THE BEST Chana Saag with Roasted Paneer
Want delicious vegetarian Indian food ready in 30 minutes? This recipe is better than Indian take out and it is cheap and easy! This dish is also gluten free, and vegetarian! So if you need a meatless Monday meal that is healthy and full of flavor…I got you covered.
Another yummy aspect of this dish is the paneer. Roasting this cheese turns the consistency into that of halloumi cheese, which is crispy on the outside and slightly chewy on the inside. I like texture with my food, so this cheese is perfect for my pallet. This recipe is full of protein from the beans and it has an abundance of nutrients from the spinach. Next time you are craving Indian food, I hope you make this dish instead of pulling out the Indian take out menu.

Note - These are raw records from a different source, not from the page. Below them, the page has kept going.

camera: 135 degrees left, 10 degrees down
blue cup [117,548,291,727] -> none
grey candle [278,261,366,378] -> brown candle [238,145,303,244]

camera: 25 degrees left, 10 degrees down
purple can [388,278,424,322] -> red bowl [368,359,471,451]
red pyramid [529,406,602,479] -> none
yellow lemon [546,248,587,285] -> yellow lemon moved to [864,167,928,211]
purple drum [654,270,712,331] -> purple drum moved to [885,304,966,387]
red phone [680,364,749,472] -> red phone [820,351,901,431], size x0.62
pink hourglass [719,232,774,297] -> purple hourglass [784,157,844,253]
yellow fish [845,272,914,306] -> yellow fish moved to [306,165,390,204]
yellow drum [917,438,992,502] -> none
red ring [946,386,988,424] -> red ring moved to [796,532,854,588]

1 - 8 oz Block Low Sodium Paneer
Spray Can of Canola Oil
1 tbsp Canola Oil
Garlic Powder - for the Paneer
1/2 Large Yellow Onion - chopped (around 1 cup)
1 tsp Garlic Powder
1/2 tsp Ground Cumin
1/2 tsp Ground Ginger
1/2 tsp Garam Masala
1 can Light Coconut Milk - stirred to fully combine the fat and coconut water
1 - 10 oz can Original Diced Tomatoes in Juice with Green Chilis or just diced tomatoes if don’t like spicy (I used Acme Signature brand, but you can also use Rotel brand and you can adjust heat if this is too spicy!)
5 cups Packed Spinach
1 - 15.5 oz can Low Sodium Chickpeas - drained and rinsed
Optional Serving Ingredients:
Tasty Bite - 90 min Basmati Microwavable Rice Packages or Make Homemade Basmati Rice On The Stove
Paneer Bread (Trader Joes makes great frozen ones)

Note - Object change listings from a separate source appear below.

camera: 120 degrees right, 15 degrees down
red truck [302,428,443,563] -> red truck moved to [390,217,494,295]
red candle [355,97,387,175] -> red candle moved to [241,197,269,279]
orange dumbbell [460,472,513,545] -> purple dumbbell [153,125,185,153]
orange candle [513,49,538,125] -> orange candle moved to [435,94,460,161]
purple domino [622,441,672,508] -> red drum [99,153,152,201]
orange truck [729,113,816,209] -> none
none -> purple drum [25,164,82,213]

1. Preheat the oven to 375 degrees
2. Cut the paneer into small cubes. Spray a small sheet tray with canola oil and place the cubes on the tray. Spray the paneer with the canola oil and season with garlic powder. Bake for 25 minutes and then season with salt.
3. While the paneer is cooking, heat 1 tbsp canola oil over medium high heat. Add the onions and sauté for 2 min or until slightly golden and starting to brown.

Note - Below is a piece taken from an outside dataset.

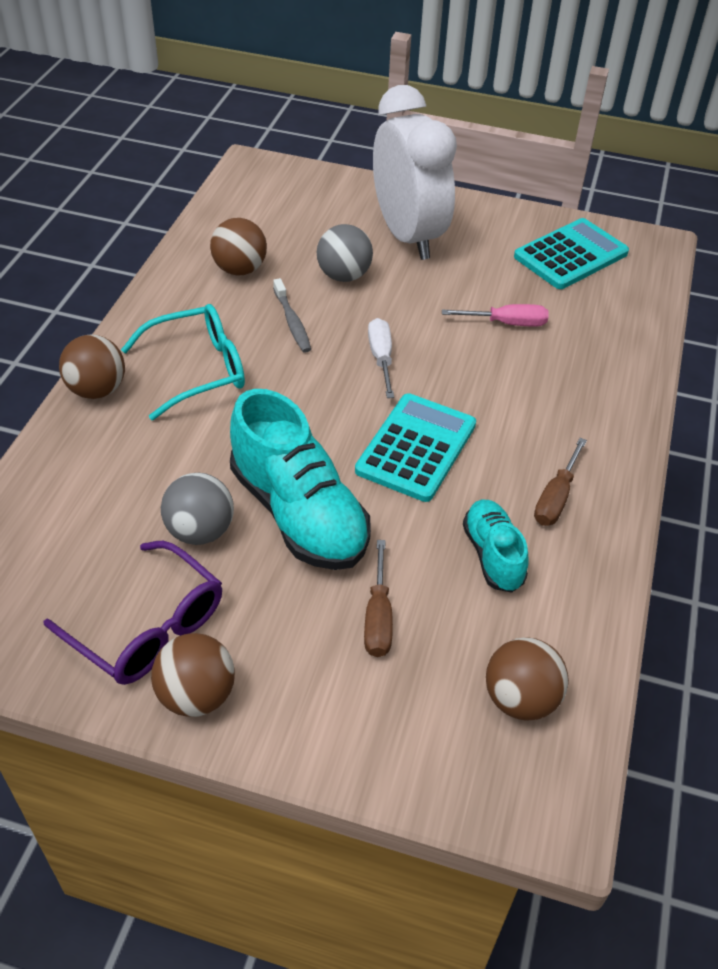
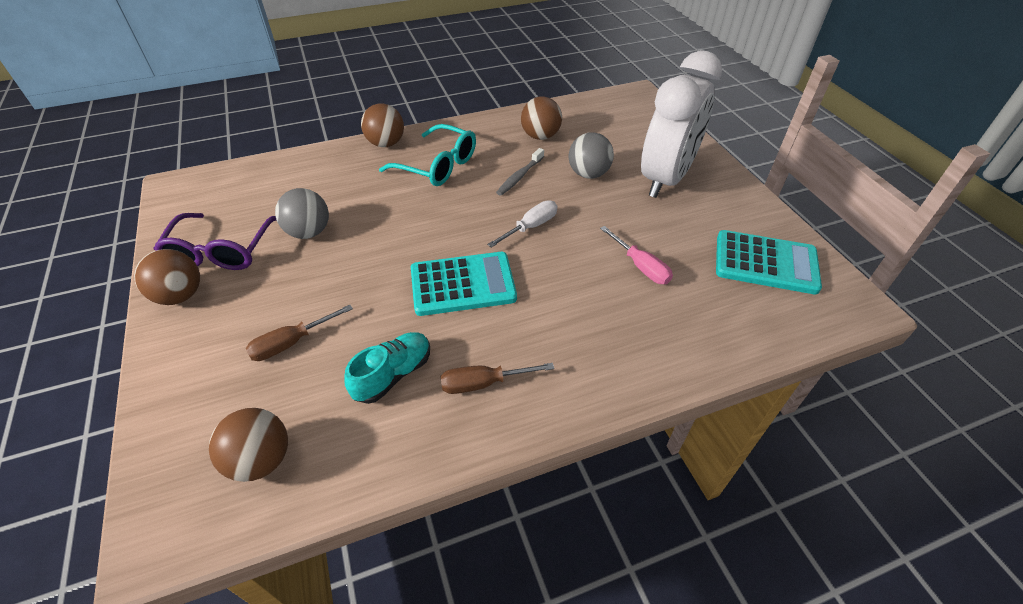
camera: 55 degrees right, 0 degrees up
turquoise shoe [230,389,371,570] -> none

4. Add the can of diced tomatoes, the rest of the spices (including the 1 tsp garlic powder) and the coconut milk and bring to a boil. Then, reduce the heat to medium and cook for 10 minutes or until reduced by 1/2, stirring occasionally. Then, turn the heat to low.
5. Add 3 cups of the spinach and fold it into the mixture until it is well incorporated and fully wilted. Add the last 2 cups and fold in until wilted and incorporated. Add the roasted paneer season with salt and serve over basmati rice!